Вот тогда я испугался по-настоящему — когда я оказался совсем один, в пустой комнате. Пустота, неизвестность, одиночество были страшнее угроз. Сколько времени я находился один, я не знаю, может быть, всего минут пять, может быть, полчаса. В конце концов я подошел к закрытой двери, потянул ее на себя, и она неожиданно легко открылась. Я оказался в совершенно пустом коридоре недалеко от лифта, нажал кнопку и через мгновение влетел в него, чуть не сбив с ног стоявшую там официантку, в наколке, с подносом, накрытым белоснежной накрахмаленной салфеткой.
— Вы не к Федоренко? — с надеждой спросил я.
— К нему, — сказала официантка. — А вы мне автограф не, дадите?
— Я тоже к нему, — торопливо сказал я и так же торопливо расписался на этой салфетке.
Федоренко сидел на диване в маниловском халате с гусарской окантовкой и читал книгу по восточной философии. У Федоренко опять не дрогнул ни один мускул на лице ни тогда, когда он увидел меня, ни тогда, когда услышал все, что случилось со мной. Он не задал мне ни одного лишнего вопроса, только попросил поподробнее описать внешние приметы моих «следователей». Это было нелегким делом, ибо их главной приметой была беспримет-ность.
— У вас есть один близкий американский друг — профессор, ответственный за вашу поездку, — Альберт Тодд. Поезжайте-ка к нему сейчас и расскажите все, что рассказали мне.
Я обомлел. Обычно существовало неписаное правило — не говорить иностранцам ни о чем, что происходит внутри советских посольств. А тут меня даже просят…
— Я вам дам мою машину, которая отвезет вас к Тодду. Шоферу можете полностью доверять, — сказал Федоренко. — Хотите, я вам подарю новое прелестное издание Бо Цзю И?
Через полчаса я уже был у Тодда, откуда сначала позвонил жене, а потом рассказал ему об этом «голливудском» допросе, о шантаже.

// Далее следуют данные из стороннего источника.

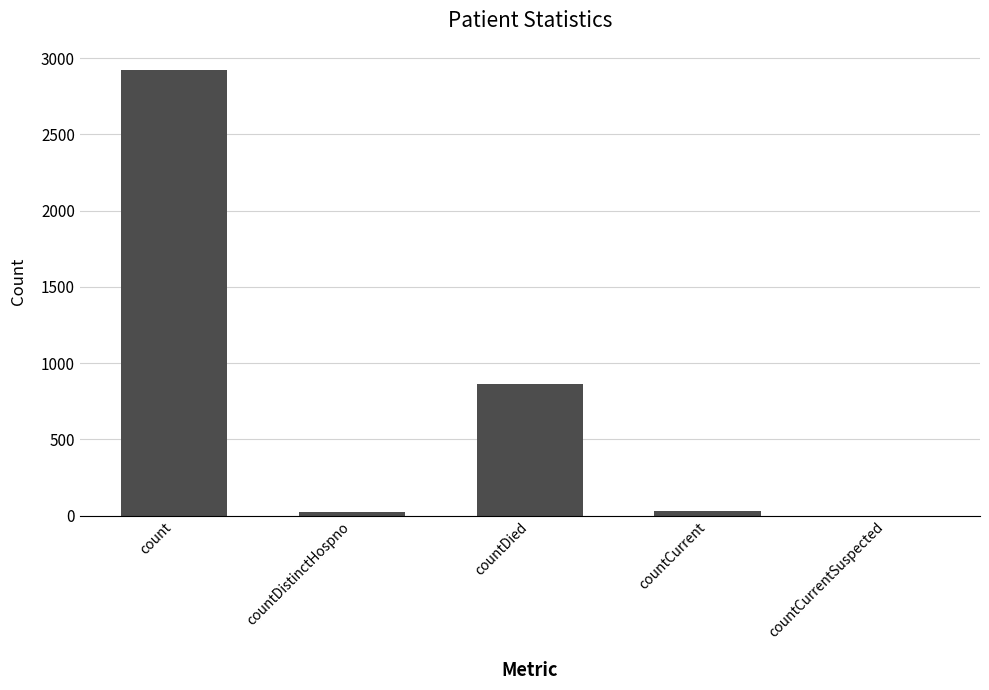

Read the value at countDied.

866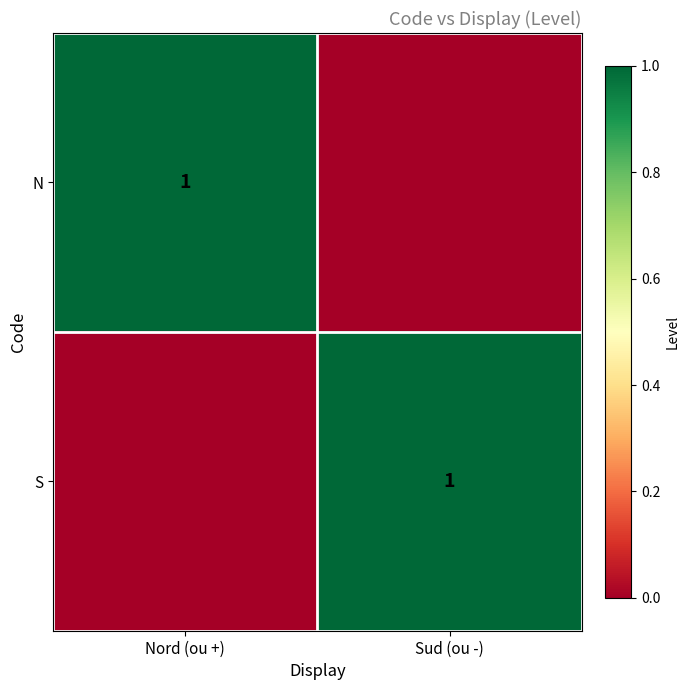

The value of N at Nord (ou +) is 1. True or false?

True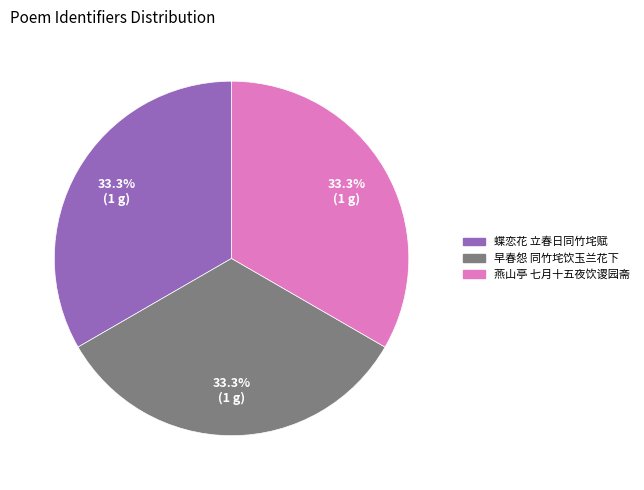

To the nearest percent, what is the average slice percentage?

33%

Тодд побледнел, услышав мой рассказ, и бросился куда-то звонить, закрыв дверь комнаты, в которой стоял телефон. Тодд тоже меня не спрашивал, кто сказал мне о Синявском и Даниэле, — он был джентльменом, как и Федоренко. Через два часа к дому Тодда подъехала машина, из которой вышли двое мужчин тоже без особых примет, но уже иного, американского типа. Они заняли места около подъезда. Тодд спустился вниз, о чем-то поговорил с шофером советской машины, пожал ему руку, и тот уехал. Некоторое время эти двое неразговорчивых мужчин сопровождали меня в моих поездках по гангстерскому городу Нью-Йорку. Потом мы с Тоддом уехали в турне по американским провинциям — уже без сопровождения. Вернулись мы примерно через месяц. Советская миссия при ООН устроила в мою честь огромный прием. У дверей стоял Федоренко. У него было, как всегда, хорошее настроение.
— Два ваших слишком назойливых поклонника отправлены на Родину, — незаметно для других полушепнул он мне между рукопожатиями с перуанским и малайзийским послами и спросил: — Читали ли вы новый роман Кобо Абэ? Какая прелесть!..

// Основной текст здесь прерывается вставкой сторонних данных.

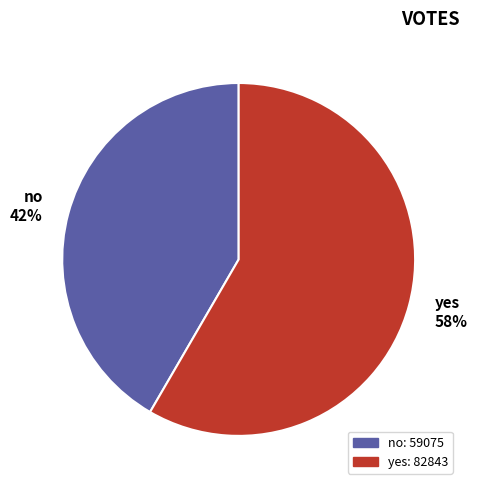

Which has a higher value, no 42% or yes 58%?

yes 58%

Семичастный был вскоре снят, как и другие, близкие ему люди, которые пытаются сейчас выглядеть в своих мемуарных интервью чуть ли не двигателями прогресса. Но, к сожалению, «диссидентские процессы» постепенно приобрели инерцию снежного кома. Мне приходилось еще до дела Синявского — Даниэля писать письмо в защиту Бродского, затем — в защиту Н. Горба-невской, А. Марченко, И. Ратушинской, Л. Тимофеева, Ф. Све-това и других, не говоря уже о письмах в защиту тех, кого подвергали не уголовному, но не менее тяжкому общественному преследованию. Одним из самых циничных изобретений борьбы с инакомыслием стало запихивание в «психушку».